Statistical Methods:
Participant responses were entered into a REDCap (19) database by a study team member. A different study team member reviewed data entry for errors. Analyses were performed using JMP, version 14.0 (SAS Institute, Cary NC). Descriptive statistics included frequencies and means ± standard deviation.
To compare whether choices differed between parents and adolescents, we performed McNemar’s test to account for the paired nature within the dyad. Choices were further stratified by adolescent age (per year), self-reported sex, and race.

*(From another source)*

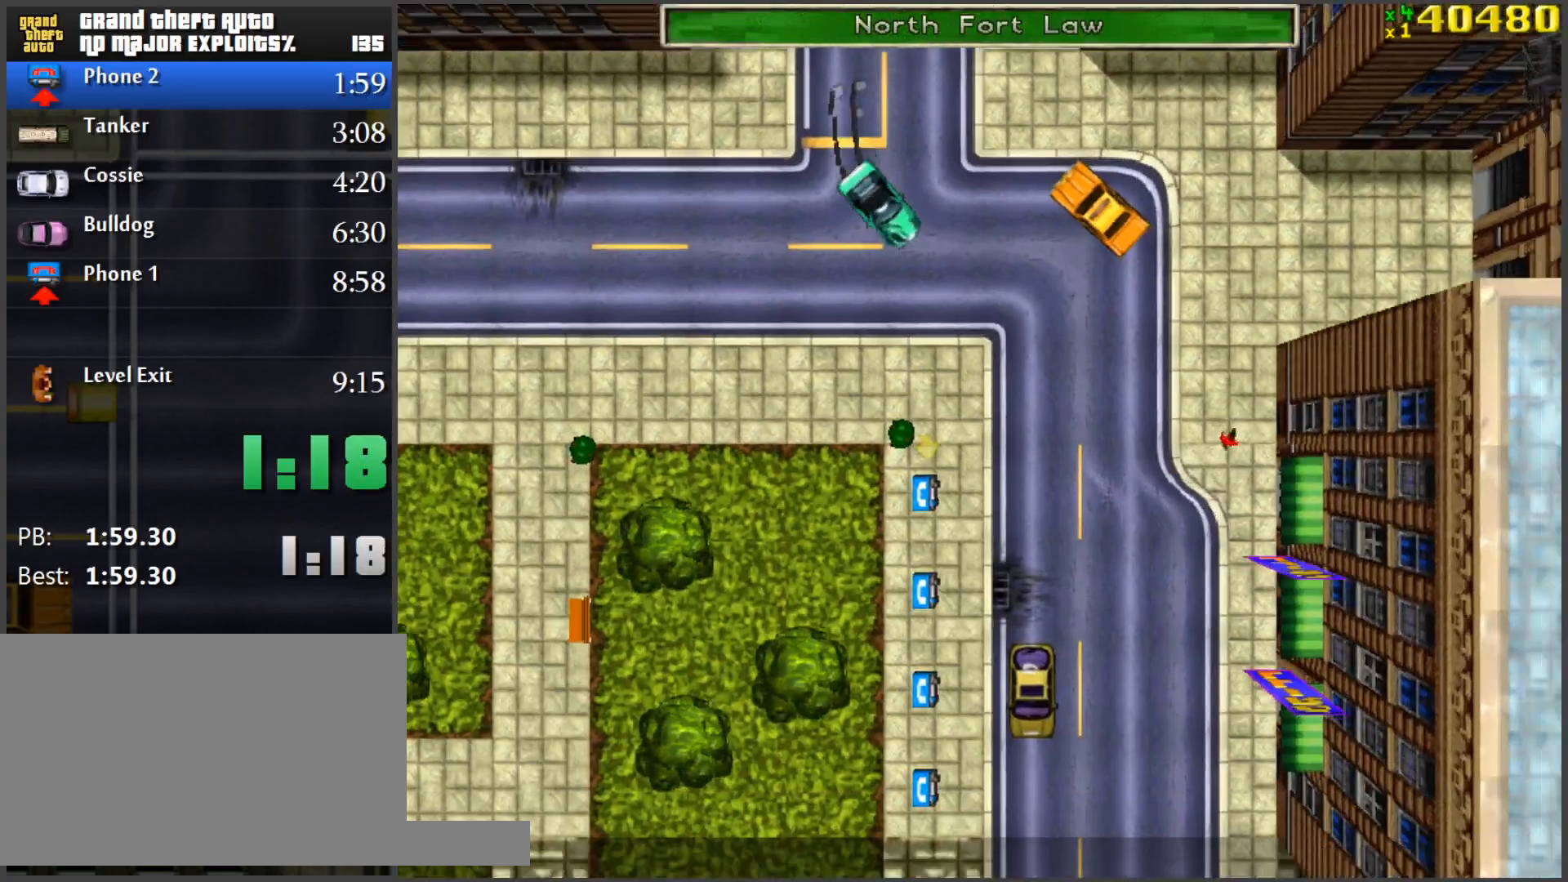
{"keys": ["a", "space"], "mouse": [], "events": [[200, "space", "down"], [200, "w", "up"]]}
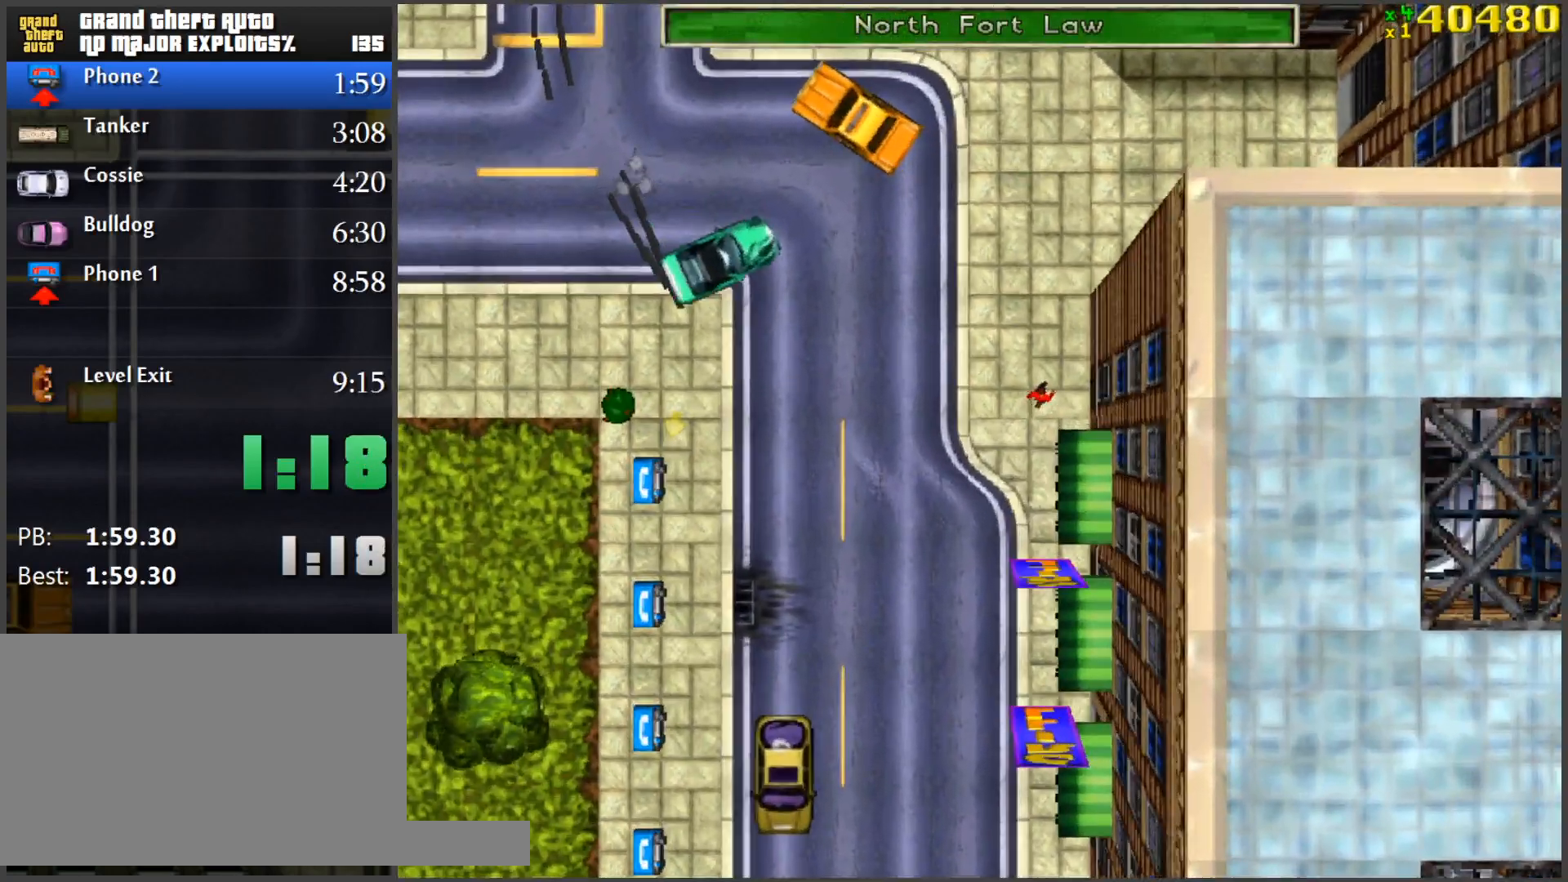
{"keys": ["d"], "mouse": [], "events": [[300, "a", "up"], [350, "space", "up"], [400, "d", "down"], [400, "s", "down"], [483, "s", "up"]]}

We performed simple logistic regression to assess whether adolescents’ age, race, sex, health status and prior genetics exposure; as well as parents’ education, income, and prior genetics exposure were singularly associated with participants’ independent decisions. Sex and prior genetics exposure were treated as two-level predicator variables. Race was treated as a three-level predictor variable. Age was treated as a continuous variable with the odds ratio (OR) reflecting the change per year. Income, education, and health status were treated as ordinal variables with responses ranked from lowest to highest (lowest to highest income/education or poor to excellent health) and assigned a numeric value. ORs reported for ordinal variables were based on the range of responses rather than unit increases.
Predictor variables which were significant when evaluated singularly were included in multivariable regression models. Adolescent health status and participants’ prior genetics exposure were not significant in simple regression analysis and were therefore not included in multivariable regression analysis. Income and education were also excluded as they were associated with race. Separate analyses were run for adolescents and parents. Because some predictors were associated with outcomes in only the adolescent or parent models, we performed combined regression analyses which included who the respondent was (adolescent or parent) as a predictor variable. In these combined models, we tested whether the effect of adolescent age, sex, and race differed according to who the respondent was by adding an interaction term. To minimize concerns about overfitting models, only one interaction term was included in each model.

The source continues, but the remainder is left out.